Aim for deposits that are Findable, Accessible, Interoperable, Reusable:

  • Findable — a persistent identifier (DOI) and rich metadata.
  • Accessible — retrievable by the identifier over a standard protocol; access conditions stated even when restricted.
  • Interoperable — open, non-proprietary formats (CSV/NetCDF over a vendor binary) with documented variables and units.
  • Reusable — a clear licence (CC-BY, CC0), provenance, and a data dictionary so the columns mean something to a stranger.

A spreadsheet with cryptic column names and no units is technically "available" and practically unusable. Reusable means a stranger can understand it.


Reporting standards (use the field's checklist)

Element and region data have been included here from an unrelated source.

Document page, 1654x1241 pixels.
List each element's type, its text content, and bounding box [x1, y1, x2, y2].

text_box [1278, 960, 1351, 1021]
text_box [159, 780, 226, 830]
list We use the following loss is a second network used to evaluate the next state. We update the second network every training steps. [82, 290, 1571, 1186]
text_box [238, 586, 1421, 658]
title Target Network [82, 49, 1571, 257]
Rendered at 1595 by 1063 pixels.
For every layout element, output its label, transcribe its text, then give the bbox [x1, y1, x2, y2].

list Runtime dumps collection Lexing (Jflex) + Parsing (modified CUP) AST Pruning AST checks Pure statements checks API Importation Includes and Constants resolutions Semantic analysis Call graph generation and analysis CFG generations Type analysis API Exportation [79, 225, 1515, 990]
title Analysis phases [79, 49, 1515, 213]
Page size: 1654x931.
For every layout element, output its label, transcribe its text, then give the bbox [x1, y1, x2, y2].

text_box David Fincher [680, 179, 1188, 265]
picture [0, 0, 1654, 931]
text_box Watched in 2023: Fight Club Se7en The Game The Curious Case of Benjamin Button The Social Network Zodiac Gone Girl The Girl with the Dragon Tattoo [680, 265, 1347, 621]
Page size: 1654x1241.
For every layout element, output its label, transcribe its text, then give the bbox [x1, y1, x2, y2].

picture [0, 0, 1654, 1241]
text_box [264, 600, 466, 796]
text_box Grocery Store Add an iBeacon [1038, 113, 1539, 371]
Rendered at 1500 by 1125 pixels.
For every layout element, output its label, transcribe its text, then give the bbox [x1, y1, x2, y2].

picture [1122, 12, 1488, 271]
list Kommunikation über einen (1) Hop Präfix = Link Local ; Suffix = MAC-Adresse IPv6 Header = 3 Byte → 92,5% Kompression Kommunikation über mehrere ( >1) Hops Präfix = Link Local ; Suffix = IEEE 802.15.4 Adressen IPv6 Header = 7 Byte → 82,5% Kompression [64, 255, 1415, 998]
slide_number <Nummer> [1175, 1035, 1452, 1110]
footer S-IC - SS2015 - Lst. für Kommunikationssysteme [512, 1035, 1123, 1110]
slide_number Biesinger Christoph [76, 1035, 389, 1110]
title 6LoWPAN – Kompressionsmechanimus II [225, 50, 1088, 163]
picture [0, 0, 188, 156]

Many fields have a community reporting standard; following one is the cheapest way to not miss a required element, and reviewers expect it. Examples (use the one that fits; check agent_docs/field/<discipline>.md):

StandardFor
PRISMAsystematic reviews & meta-analyses (flow diagram + checklist)
CONSORTrandomized controlled trials
STROBEobservational epidemiology (cohort/case-control/cross-sectional)
ARRIVEanimal research
MIAME / MINSEQEmicroarray / sequencing data
TOP guidelinesjournal-level transparency & openness

These are checklists, not prose generators — they tell you what must be present, not what to claim. Run the relevant one before submission; a missing item is a reviewer comment you can pre-empt.


Reproducibility checklist

Before Methods / a results pipeline / submission is "done":

  • Methods specify every result-affecting quantity, instrument, material, version, setting — a stranger could re-run.
  • Software versions (and random seed) pinned; non-default parameters listed.
  • data/raw/ untouched; all transforms in a re-runnable script (raw → processed → result).
  • Every exclusion named, counted, justified.
  • Reproducible vs reported-only stated explicitly; no implied reproducibility.
  • Data + code availability statements present; deposit DOIs real (or [VALUE — verify] until minted), commit/tag pinned.
  • Deposit is FAIR — persistent ID, open format, licence, data dictionary with units.
  • Pre-registration cited and deviations flagged (if applicable); exploratory analyses labeled.
  • Relevant reporting standard (PRISMA/CONSORT/…) checklist completed.
  • Figures/tables regenerable from deposited data + code.

A recurring reproducibility gap (reviewer keeps asking for versions, or for the availability statement) is a rule — log under tasks/reviews/, applies_to: [reproducibility, methods], promote to ## Top Rules if it recurs (CLAUDE.md → Self-Improvement Loop).